#### Work to be completed
Please arrange only the lines of the records below that start at the line containing "genus: Pentanema" and end with the line containing "class: Lycopodiopsida" as a numbered list. Leave out any blank lines.

#### Extracted material
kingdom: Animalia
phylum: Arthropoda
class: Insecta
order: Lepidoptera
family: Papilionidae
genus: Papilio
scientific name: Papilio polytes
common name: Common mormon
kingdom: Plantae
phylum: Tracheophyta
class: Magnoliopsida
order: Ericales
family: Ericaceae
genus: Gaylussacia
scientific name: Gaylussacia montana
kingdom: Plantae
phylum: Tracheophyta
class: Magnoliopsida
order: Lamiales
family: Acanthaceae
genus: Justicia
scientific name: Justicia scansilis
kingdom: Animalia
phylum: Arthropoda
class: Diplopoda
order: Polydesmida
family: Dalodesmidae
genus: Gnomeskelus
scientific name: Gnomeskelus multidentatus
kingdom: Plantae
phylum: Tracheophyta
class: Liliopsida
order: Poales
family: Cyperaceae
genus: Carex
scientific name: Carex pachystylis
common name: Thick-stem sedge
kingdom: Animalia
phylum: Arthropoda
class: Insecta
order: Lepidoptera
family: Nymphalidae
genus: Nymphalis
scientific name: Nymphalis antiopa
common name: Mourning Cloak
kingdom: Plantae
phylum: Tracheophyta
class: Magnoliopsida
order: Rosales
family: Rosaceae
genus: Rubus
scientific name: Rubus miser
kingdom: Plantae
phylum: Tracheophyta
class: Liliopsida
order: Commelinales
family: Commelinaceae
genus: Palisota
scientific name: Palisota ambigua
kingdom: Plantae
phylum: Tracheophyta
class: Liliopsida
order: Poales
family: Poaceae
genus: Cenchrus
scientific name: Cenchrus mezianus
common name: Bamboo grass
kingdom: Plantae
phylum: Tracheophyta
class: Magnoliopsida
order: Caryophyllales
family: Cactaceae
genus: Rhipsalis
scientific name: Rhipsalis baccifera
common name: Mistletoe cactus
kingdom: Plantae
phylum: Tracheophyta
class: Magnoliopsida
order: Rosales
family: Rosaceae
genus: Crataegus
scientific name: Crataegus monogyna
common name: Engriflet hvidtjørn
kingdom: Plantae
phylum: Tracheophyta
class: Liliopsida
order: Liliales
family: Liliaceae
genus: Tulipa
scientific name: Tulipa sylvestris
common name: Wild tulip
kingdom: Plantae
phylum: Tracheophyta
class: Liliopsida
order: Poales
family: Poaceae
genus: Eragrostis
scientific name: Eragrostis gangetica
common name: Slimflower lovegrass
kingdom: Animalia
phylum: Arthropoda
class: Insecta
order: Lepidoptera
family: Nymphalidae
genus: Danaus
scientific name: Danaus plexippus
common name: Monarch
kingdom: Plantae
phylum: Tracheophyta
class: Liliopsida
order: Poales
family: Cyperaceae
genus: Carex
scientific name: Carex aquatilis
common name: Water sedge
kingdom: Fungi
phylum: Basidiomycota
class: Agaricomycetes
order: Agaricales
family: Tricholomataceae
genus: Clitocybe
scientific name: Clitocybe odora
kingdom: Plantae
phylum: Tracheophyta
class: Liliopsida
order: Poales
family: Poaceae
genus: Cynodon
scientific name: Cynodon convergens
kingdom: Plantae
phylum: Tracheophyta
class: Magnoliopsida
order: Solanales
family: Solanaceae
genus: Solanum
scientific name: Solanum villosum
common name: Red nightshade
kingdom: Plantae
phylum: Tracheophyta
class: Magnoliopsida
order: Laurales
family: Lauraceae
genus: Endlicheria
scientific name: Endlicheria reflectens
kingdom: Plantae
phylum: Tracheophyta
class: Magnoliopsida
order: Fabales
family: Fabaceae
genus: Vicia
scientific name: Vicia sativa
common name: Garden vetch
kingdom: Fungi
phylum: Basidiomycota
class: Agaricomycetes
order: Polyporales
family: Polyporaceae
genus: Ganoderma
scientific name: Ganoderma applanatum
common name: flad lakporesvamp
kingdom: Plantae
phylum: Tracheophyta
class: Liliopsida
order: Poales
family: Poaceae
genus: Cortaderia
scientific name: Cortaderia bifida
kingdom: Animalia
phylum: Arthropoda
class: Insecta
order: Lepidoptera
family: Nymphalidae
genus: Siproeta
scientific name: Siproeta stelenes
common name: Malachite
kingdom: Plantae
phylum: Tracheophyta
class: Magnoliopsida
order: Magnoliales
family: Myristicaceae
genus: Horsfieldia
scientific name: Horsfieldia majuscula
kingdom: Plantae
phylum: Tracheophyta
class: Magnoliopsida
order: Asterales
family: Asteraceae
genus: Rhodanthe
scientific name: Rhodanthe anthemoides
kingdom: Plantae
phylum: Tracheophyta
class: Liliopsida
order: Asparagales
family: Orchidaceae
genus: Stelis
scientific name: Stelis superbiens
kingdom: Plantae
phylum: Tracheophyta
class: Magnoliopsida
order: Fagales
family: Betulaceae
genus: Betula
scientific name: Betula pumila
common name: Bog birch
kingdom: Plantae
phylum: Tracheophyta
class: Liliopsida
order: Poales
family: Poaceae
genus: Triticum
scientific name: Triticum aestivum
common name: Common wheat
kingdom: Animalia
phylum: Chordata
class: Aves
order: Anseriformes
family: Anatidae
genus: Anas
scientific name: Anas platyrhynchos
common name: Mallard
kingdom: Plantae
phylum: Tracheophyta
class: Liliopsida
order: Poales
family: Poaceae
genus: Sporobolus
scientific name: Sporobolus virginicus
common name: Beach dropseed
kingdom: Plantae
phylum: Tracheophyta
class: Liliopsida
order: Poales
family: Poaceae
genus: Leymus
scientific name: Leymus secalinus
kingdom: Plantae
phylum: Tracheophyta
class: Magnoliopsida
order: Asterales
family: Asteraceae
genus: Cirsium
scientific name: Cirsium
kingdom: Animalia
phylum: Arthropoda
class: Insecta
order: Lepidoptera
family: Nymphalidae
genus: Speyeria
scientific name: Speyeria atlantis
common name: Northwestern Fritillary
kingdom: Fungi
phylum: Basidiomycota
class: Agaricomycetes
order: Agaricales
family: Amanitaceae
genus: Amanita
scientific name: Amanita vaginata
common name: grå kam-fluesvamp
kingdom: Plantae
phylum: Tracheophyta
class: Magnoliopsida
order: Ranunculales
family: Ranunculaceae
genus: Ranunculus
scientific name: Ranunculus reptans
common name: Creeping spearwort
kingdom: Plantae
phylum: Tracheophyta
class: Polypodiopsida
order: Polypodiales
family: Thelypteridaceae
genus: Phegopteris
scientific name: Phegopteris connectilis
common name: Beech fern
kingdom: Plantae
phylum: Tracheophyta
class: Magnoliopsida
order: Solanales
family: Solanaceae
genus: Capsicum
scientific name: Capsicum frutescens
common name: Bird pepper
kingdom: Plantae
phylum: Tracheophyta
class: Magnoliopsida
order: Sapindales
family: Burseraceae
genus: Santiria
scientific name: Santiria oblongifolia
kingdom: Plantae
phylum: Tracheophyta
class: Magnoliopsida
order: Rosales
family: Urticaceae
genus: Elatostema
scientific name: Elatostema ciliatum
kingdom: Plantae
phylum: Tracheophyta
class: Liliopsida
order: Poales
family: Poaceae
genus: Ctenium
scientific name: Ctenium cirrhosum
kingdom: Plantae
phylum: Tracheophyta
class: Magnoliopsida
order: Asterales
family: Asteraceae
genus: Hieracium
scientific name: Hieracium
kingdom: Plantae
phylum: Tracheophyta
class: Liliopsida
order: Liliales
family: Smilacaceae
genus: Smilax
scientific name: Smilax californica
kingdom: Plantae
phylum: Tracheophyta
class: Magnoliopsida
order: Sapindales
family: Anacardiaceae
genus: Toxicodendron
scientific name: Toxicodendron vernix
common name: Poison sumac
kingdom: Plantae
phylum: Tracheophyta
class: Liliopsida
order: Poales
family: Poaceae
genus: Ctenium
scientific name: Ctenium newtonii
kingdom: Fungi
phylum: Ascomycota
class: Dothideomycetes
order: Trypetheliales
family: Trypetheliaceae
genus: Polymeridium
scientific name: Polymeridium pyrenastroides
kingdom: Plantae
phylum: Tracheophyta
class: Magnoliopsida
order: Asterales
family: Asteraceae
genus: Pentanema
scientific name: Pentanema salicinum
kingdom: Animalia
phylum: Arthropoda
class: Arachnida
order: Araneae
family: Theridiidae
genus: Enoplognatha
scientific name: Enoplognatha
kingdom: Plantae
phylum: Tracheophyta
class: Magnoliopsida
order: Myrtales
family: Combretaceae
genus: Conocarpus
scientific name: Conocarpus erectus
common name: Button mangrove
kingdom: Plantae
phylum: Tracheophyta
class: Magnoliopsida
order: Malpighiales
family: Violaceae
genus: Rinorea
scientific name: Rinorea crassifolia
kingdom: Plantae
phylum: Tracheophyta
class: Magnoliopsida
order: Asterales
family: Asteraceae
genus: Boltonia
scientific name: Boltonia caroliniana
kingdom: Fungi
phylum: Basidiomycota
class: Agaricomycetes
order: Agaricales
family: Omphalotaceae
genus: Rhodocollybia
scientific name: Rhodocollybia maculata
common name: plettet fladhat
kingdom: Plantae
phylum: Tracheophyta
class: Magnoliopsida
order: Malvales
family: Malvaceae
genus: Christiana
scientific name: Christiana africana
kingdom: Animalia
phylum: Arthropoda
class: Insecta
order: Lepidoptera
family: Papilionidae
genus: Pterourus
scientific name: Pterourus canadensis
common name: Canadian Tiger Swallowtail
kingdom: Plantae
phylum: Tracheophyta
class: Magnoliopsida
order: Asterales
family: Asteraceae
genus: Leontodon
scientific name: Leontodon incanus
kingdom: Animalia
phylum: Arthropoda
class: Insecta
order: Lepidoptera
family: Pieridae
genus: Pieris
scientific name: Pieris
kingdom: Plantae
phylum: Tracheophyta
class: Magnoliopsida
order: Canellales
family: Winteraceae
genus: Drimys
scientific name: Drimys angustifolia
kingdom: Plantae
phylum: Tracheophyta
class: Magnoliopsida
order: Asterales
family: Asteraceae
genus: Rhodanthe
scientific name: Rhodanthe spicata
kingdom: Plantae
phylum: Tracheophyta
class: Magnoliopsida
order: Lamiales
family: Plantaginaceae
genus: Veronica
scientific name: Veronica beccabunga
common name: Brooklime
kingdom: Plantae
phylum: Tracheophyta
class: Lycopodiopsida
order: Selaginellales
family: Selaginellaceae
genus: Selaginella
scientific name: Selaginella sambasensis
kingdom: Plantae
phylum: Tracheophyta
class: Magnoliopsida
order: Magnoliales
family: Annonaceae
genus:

#### Solved problem
1. genus: Pentanema
2. scientific name: Pentanema salicinum
3. kingdom: Animalia
4. phylum: Arthropoda
5. class: Arachnida
6. order: Araneae
7. family: Theridiidae
8. genus: Enoplognatha
9. scientific name: Enoplognatha
10. kingdom: Plantae
11. phylum: Tracheophyta
12. class: Magnoliopsida
13. order: Myrtales
14. family: Combretaceae
15. genus: Conocarpus
16. scientific name: Conocarpus erectus
17. common name: Button mangrove
18. kingdom: Plantae
19. phylum: Tracheophyta
20. class: Magnoliopsida
21. order: Malpighiales
22. family: Violaceae
23. genus: Rinorea
24. scientific name: Rinorea crassifolia
25. kingdom: Plantae
26. phylum: Tracheophyta
27. class: Magnoliopsida
28. order: Asterales
29. family: Asteraceae
30. genus: Boltonia
31. scientific name: Boltonia caroliniana
32. kingdom: Fungi
33. phylum: Basidiomycota
34. class: Agaricomycetes
35. order: Agaricales
36. family: Omphalotaceae
37. genus: Rhodocollybia
38. scientific name: Rhodocollybia maculata
39. common name: plettet fladhat
40. kingdom: Plantae
41. phylum: Tracheophyta
42. class: Magnoliopsida
43. order: Malvales
44. family: Malvaceae
45. genus: Christiana
46. scientific name: Christiana africana
47. kingdom: Animalia
48. phylum: Arthropoda
49. class: Insecta
50. order: Lepidoptera
51. family: Papilionidae
52. genus: Pterourus
53. scientific name: Pterourus canadensis
54. common name: Canadian Tiger Swallowtail
55. kingdom: Plantae
56. phylum: Tracheophyta
57. class: Magnoliopsida
58. order: Asterales
59. family: Asteraceae
60. genus: Leontodon
61. scientific name: Leontodon incanus
62. kingdom: Animalia
63. phylum: Arthropoda
64. class: Insecta
65. order: Lepidoptera
66. family: Pieridae
67. genus: Pieris
68. scientific name: Pieris
69. kingdom: Plantae
70. phylum: Tracheophyta
71. class: Magnoliopsida
72. order: Canellales
73. family: Winteraceae
74. genus: Drimys
75. scientific name: Drimys angustifolia
76. kingdom: Plantae
77. phylum: Tracheophyta
78. class: Magnoliopsida
79. order: Asterales
80. family: Asteraceae
81. genus: Rhodanthe
82. scientific name: Rhodanthe spicata
83. kingdom: Plantae
84. phylum: Tracheophyta
85. class: Magnoliopsida
86. order: Lamiales
87. family: Plantaginaceae
88. genus: Veronica
89. scientific name: Veronica beccabunga
90. common name: Brooklime
91. kingdom: Plantae
92. phylum: Tracheophyta
93. class: Lycopodiopsida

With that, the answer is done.